The Hive ransomware variant has made its operators and affiliates around $100 million so far from over 1300 global companies, according to a new alert.
The joint advisory was released yesterday by the FBI, the US Cybersecurity and Infrastructure Security Agency (CISA), and the Department of Health and Human Services (HHS).
The estimated profits generated by the ransomware-as-a-service (RaaS) variant come over a period of around 15 months, after it was first discovered back in June 2021.
Victim organizations have come from a wide variety of verticals including government, communications, critical manufacturing and IT, although the group apparently has a particular focus on healthcare.
In the past, the group’s affiliates gained initial access to victim networks via phishing emails containing booby-trapped attachments that exploited Microsoft Exchange Server vulnerabilities.
They've also focused on remote desktop infrastructure.

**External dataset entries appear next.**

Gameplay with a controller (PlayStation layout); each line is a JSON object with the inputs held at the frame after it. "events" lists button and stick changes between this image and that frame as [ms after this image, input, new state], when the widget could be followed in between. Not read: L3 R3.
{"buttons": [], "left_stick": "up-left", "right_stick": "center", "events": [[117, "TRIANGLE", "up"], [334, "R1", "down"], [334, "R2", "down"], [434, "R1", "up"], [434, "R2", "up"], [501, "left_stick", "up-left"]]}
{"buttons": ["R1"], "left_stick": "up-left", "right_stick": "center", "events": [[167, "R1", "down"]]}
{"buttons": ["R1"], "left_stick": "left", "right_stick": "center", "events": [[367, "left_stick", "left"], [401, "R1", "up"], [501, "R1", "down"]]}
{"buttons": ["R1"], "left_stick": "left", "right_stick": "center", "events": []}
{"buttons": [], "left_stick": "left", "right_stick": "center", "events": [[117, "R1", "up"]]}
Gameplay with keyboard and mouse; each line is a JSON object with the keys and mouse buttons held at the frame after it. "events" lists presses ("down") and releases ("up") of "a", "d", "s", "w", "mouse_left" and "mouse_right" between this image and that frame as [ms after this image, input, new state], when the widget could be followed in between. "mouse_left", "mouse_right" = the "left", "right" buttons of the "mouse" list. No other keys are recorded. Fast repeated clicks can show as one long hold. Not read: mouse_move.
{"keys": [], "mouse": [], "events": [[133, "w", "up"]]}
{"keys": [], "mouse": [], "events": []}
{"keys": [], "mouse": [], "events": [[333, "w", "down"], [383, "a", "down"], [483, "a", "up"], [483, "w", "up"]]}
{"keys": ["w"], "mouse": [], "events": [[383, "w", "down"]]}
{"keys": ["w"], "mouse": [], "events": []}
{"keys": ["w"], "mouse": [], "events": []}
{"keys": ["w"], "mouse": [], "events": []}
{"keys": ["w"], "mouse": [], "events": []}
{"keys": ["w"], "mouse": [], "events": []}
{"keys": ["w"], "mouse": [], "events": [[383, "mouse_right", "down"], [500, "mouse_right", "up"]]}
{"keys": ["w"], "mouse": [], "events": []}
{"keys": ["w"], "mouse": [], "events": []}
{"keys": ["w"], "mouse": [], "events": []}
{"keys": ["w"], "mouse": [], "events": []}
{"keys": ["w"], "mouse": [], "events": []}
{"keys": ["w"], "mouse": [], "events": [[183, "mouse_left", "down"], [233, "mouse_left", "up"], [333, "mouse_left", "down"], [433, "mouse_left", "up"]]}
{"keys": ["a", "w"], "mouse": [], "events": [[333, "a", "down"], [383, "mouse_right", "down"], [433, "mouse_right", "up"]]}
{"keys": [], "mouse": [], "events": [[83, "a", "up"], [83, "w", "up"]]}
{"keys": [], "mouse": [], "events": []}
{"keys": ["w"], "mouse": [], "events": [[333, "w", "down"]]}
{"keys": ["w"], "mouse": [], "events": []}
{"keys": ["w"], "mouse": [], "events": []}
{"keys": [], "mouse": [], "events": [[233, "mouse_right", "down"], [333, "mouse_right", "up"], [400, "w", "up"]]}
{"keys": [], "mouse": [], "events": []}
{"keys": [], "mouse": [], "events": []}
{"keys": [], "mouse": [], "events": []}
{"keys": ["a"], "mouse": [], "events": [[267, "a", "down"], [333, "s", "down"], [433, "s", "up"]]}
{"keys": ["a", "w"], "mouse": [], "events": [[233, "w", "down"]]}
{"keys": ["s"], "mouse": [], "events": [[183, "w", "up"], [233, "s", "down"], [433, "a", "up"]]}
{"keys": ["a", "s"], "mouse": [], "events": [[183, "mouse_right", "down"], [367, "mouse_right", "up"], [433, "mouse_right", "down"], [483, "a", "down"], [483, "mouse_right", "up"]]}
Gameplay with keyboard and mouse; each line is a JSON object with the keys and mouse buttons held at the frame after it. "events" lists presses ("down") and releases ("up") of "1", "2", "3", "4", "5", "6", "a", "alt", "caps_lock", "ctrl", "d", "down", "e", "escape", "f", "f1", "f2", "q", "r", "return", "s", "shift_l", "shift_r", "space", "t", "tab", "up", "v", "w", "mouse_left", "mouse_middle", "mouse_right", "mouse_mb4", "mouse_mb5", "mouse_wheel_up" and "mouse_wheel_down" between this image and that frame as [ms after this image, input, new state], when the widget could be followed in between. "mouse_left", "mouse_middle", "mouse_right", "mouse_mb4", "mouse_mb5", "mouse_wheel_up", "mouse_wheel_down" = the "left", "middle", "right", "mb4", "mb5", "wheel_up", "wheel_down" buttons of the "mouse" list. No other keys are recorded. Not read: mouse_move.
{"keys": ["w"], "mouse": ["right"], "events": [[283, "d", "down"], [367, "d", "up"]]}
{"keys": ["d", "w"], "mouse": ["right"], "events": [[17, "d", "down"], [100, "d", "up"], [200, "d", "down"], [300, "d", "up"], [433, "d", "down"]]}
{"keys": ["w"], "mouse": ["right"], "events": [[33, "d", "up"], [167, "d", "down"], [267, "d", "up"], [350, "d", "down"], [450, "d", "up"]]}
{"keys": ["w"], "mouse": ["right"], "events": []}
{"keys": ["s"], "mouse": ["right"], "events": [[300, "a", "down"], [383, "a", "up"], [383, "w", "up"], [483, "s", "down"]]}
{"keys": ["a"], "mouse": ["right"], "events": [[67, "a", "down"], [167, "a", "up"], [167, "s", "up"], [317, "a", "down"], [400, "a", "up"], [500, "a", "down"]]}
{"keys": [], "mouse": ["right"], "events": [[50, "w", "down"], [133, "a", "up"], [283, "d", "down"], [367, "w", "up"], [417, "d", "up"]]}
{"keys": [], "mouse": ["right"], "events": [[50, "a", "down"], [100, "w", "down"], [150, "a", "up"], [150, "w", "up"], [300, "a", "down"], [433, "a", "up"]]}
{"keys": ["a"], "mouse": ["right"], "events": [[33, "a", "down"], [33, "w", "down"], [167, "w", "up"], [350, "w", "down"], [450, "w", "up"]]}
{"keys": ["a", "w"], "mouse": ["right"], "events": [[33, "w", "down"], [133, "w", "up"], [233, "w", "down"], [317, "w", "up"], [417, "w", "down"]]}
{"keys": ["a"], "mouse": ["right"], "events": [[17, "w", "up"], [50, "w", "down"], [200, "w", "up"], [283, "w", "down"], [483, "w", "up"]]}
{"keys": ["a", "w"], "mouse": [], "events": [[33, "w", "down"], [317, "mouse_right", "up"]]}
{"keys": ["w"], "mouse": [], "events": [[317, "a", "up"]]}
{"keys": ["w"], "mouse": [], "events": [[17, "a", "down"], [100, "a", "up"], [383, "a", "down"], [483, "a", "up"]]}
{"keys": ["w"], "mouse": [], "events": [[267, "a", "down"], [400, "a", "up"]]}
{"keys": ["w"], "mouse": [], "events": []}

“Hive actors have gained initial access to victim networks by using single-factor logins via Remote Desktop Protocol (RDP), virtual private networks (VPNs) and other remote network connection protocols,” the alert explained.
“In some cases, Hive actors have bypassed multifactor authentication (MFA) and gained access to FortiOS servers by exploiting CVE-2020-12812. This vulnerability enables a malicious cyber-actor to log in without a prompt for the user’s second authentication factor (FortiToken) when the actor changes the case of the username.”
Post-intrusion activity includes terminating backup and antivirus (AV) processes, removing shadow copy services and deleting Windows event logs including System, Security and Application logs.
The group also disables Windows Defender and other common AV programs in the system registry prior to exfiltrating and encrypting data.
The alert warned that Hive actors have been known to reinfect victim networks if organizations restored from backups without making a ransom payment.